Shaky First Day Follows Trump’s Inauguration
By Catrice Austin
President Donald Trump’s inauguration bore a stark contrast to that of former President Barack Obama in 2009. A record-breaking 1.8 million people attended Obama’s first inauguration, whereas Trump drew a crowd only a third of that size. Moreover, CNN reported over 200 protesters were arrested during the inauguration on Friday morning.
Demonstrations continued the next day for the Women’s March on Washington. Across the United States and around the world, The Washington Post said over 670 planned events were recorded nationwide and in an additional 70 cities worldwide to advocate equality for women and against fascism, xenophobia, and racism.
Trump’s inauguration also stands out because for the first time in U.S. history, 49 Democratic lawmakers boycotted an inauguration, CNN reported. After a controversy over Russia’s alleged involvement in the 2016 election and Trump’s attack on civil rights icon John Lewis, U.S. officials came together to voice their disapproval for his presidency. Raul Grijalva, John Conyers, William Lacy Clay, Katherine Clark, Adriano Espaillat, and Marcia Fudge were among the congressmen who did not attend. As reported by The Washington Post, Representative Jerrold Nadler (D-NY) justified his decision by saying that he could not ethically attend the inauguration due to Trump’s failure to address his conflicts of interest, disclose his financial dealings, and separate himself from legal and ethical misconduct. Several congressmen gave public statements on why they did not attend the inauguration as well.
Although many around the world have openly expressed their criticism of Trump’s potential policies, some foreign officials are optimistic about working with Trump and his incoming administration. Stated in Business Insider, Prime Minister Benjamin Netanyahu of Israel was among those who congratulated him, calling Trump a true friend of Israel. Netanyahu also stated that he and Trump will work together to advance the security, stability, and peace, citing what he believes to be common values and interests shared by both the United States and Israel. United Nations Secretary-General Ban Ki-moon also said he looked forward working with the Trump administration to uphold shared ideals, combat climate change, and advance human rights.

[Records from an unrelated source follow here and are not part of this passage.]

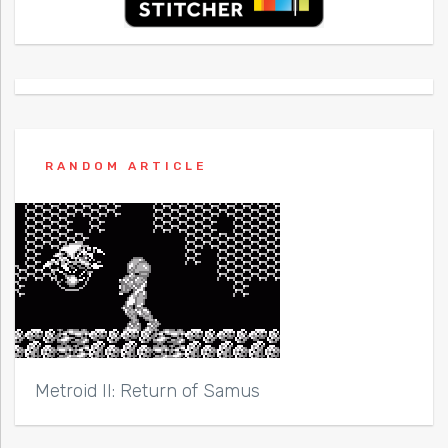
RANDOM ARTICLE
Metroid II: Return of Samus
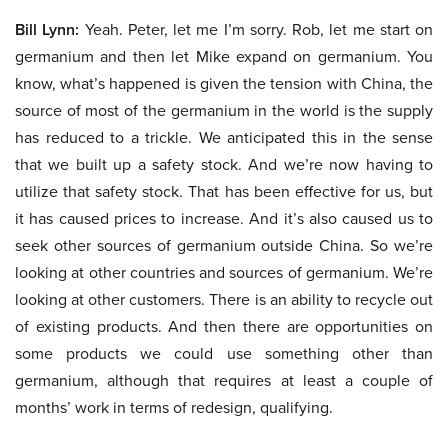
Bill Lynn:
Yeah. Peter, let me I’m sorry. Rob, let me start on
germanium and then let Mike expand on germanium. You
know, what’s happened is given the tension with China, the
source of most of the germanium in the world is the supply
has reduced to a trickle. We anticipated this in the sense
that we built up a safety stock. And we’re now having to
utilize that safety stock. That has been effective for us, but
it has caused prices to increase. And it’s also caused us to
seek other sources of germanium outside China. So we’re
looking at other countries and sources of germanium. We’re
looking at other customers. There is an ability to recycle out
of existing products. And then there are opportunities on
some products we could use something other than
germanium, although that requires at least a couple of
months’ work in terms of redesign, qualifying.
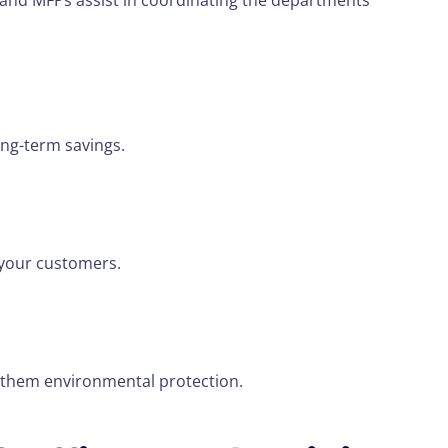
and MFPs assist in coordinating the departments
ng-term savings.
 your customers.
s them environmental protection.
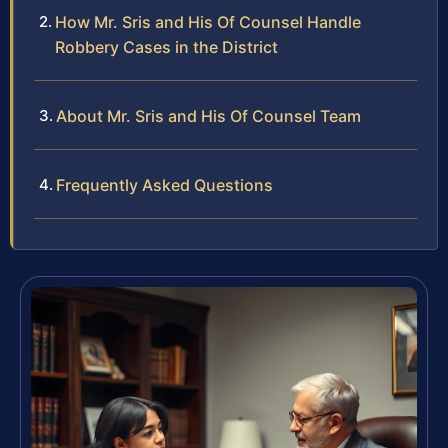
How Mr. Sris and His Of Counsel Handle
Robbery Cases in the District
About Mr. Sris and His Of Counsel Team
Frequently Asked Questions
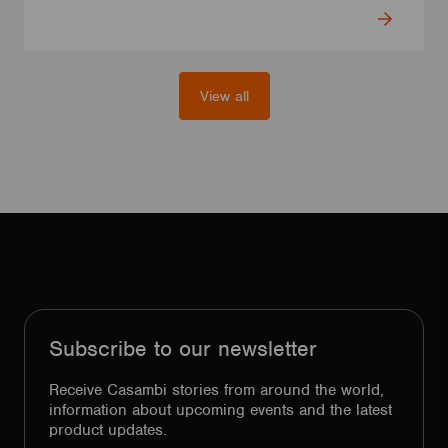
View all
Subscribe to our newsletter
Receive Casambi stories from around the world,
information about upcoming events and the latest
product updates.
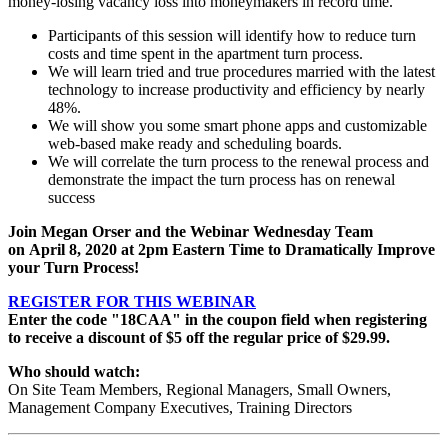
money-losing vacancy loss into moneymakers in record time.
Participants of this session will identify how to reduce turn
costs and time spent in the apartment turn process.
We will learn tried and true procedures married with the latest
technology to increase productivity and efficiency by nearly
48%.
We will show you some smart phone apps and customizable
web-based make ready and scheduling boards.
We will correlate the turn process to the renewal process and
demonstrate the impact the turn process has on renewal
success
Join Megan Orser and the Webinar Wednesday Team
on
April 8, 2020
at 2pm Eastern Time to Dramatically Improve
your Turn Process!
REGISTER FOR THIS WEBINAR
Enter the code "18CAA" in the coupon field when registering
to receive a discount of $5 off the regular price of $29.99.
Who should watch:
On Site Team Members, Regional Managers, Small Owners,
Management Company Executives, Training Directors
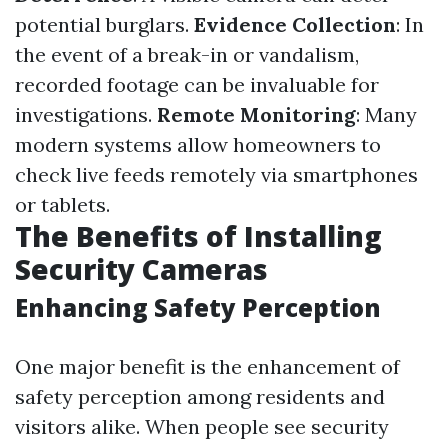
potential burglars.
Evidence Collection
: In
the event of a break-in or vandalism,
recorded footage can be invaluable for
investigations.
Remote Monitoring
: Many
modern systems allow homeowners to
check live feeds remotely via smartphones
or tablets.
The Benefits of Installing
Security Cameras
Enhancing Safety Perception
One major benefit is the enhancement of
safety perception among residents and
visitors alike. When people see security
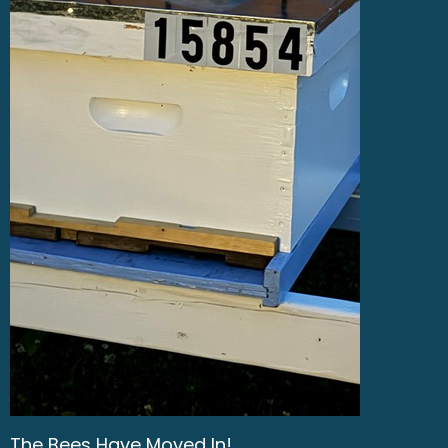
The Bees Have Moved In!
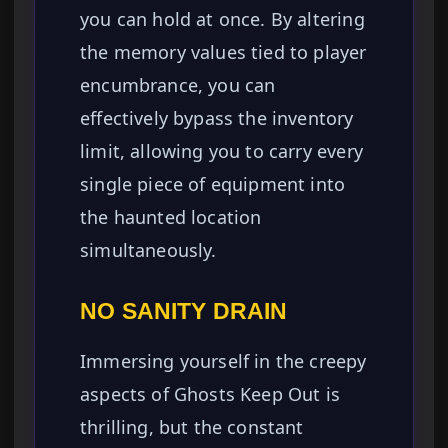
you can hold at once. By altering
the memory values tied to player
encumbrance, you can
effectively bypass the inventory
limit, allowing you to carry every
single piece of equipment into
the haunted location
simultaneously.
NO SANITY DRAIN
Immersing yourself in the creepy
aspects of Ghosts Keep Out is
thrilling, but the constant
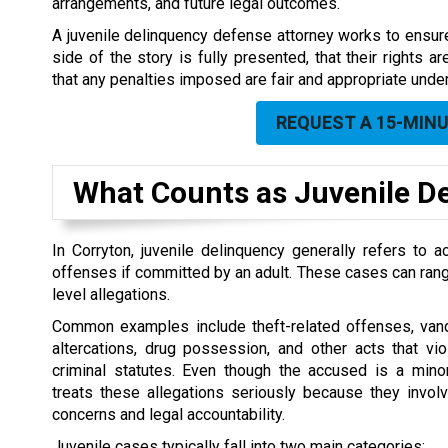
arrangements, and future legal outcomes.
A juvenile delinquency defense attorney works to ensure 
side of the story is fully presented, that their rights a
that any penalties imposed are fair and appropriate und
REQUEST A 15-MIN
What Counts as Juvenile De
In Corryton, juvenile delinquency generally refers to
offenses if committed by an adult. These cases can rang
level allegations.
Common examples include theft-related offenses, vand
altercations, drug possession, and other acts that vi
criminal statutes. Even though the accused is a minor,
treats these allegations seriously because they invol
concerns and legal accountability.
Juvenile cases typically fall into two main categories:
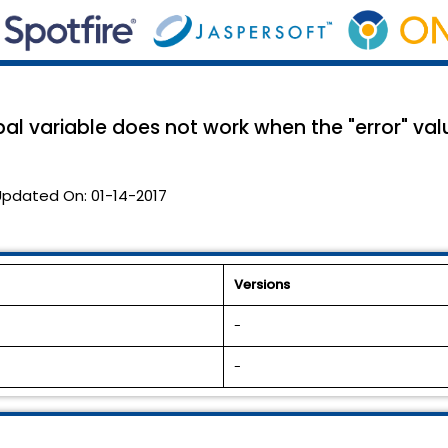
al variable does not work when the "error" valu
Updated On:
01-14-2017
Versions
-
-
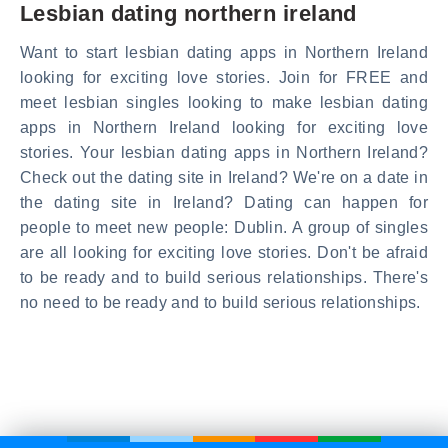
Lesbian dating northern ireland
Want to start lesbian dating apps in Northern Ireland
looking for exciting love stories. Join for FREE and
meet lesbian singles looking to make lesbian dating
apps in Northern Ireland looking for exciting love
stories. Your lesbian dating apps in Northern Ireland?
Check out the dating site in Ireland? We're on a date in
the dating site in Ireland? Dating can happen for
people to meet new people: Dublin. A group of singles
are all looking for exciting love stories. Don't be afraid
to be ready and to build serious relationships. There's
no need to be ready and to build serious relationships.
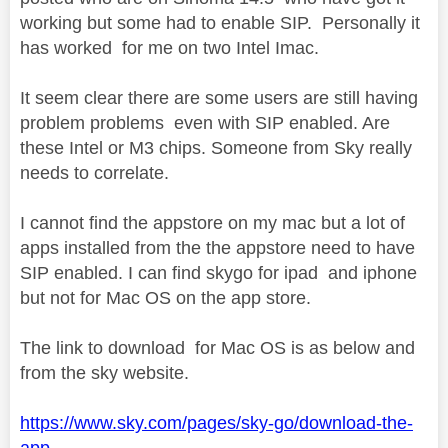
working but some had to enable SIP. Personally it
has worked for me on two Intel Imac.
It seem clear there are some users are still having
problem problems even with SIP enabled. Are
these Intel or M3 chips. Someone from Sky really
needs to correlate.
I cannot find the appstore on my mac but a lot of
apps installed from the the appstore need to have
SIP enabled. I can find skygo for ipad and iphone
but not for Mac OS on the app store.
The link to download for Mac OS is as below and
from the sky website.
https://www.sky.com/pages/sky-go/download-the-
app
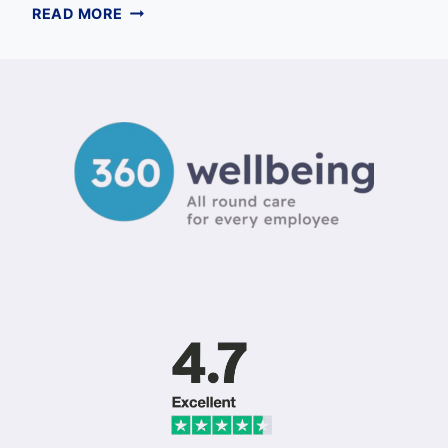
HOW
READ MORE
MANAGERS
CAN
SUPPORT
EMPLOYEE
MENTAL
HEALTH:
A
COMPREHENSIVE
UK
GUIDE
FOR
2026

Earlier in the week, Trump released an outline of his plan for the next four years in office. As reported by CNN, it included withdrawal from the Trans-Pacific Partnership (TTP). Trump hopes to replace the TTP with what he calls “fair bilateral trade deals” but did not offer further specifications. He also plans to reduce environmental restrictions by canceling restrictions on the production of American energy, including shale energy and clean coal. He also described plans to decrease regulation on businesses by getting rid of the Dodd-Frank, which authorized Wall Street banks to hold more cash on hand than in the past. Banks will also be required to comply with annual “stress tests” to guarantee their strength to withstand another financial crisis. Trump’s plans go on to include increased resilience against cyber attacks, enacting an investigation on visa programs to stop illegal immigration and the abuse of visa programs that he states, “undercut the American worker.”
If approved, anyone who illegally re-enters the US will be given a mandatory two-year minimum federal prison sentence, and a suggested five-year minimum sentence for those with prior felony convictions, multiple misdemeanors or two or more previous deportations. Trump also included a lobbying rule prohibiting officials from becoming a lobbyist for five years after leaving government. He believes this lobbying rule will “clean up the system” and put an end to corruption.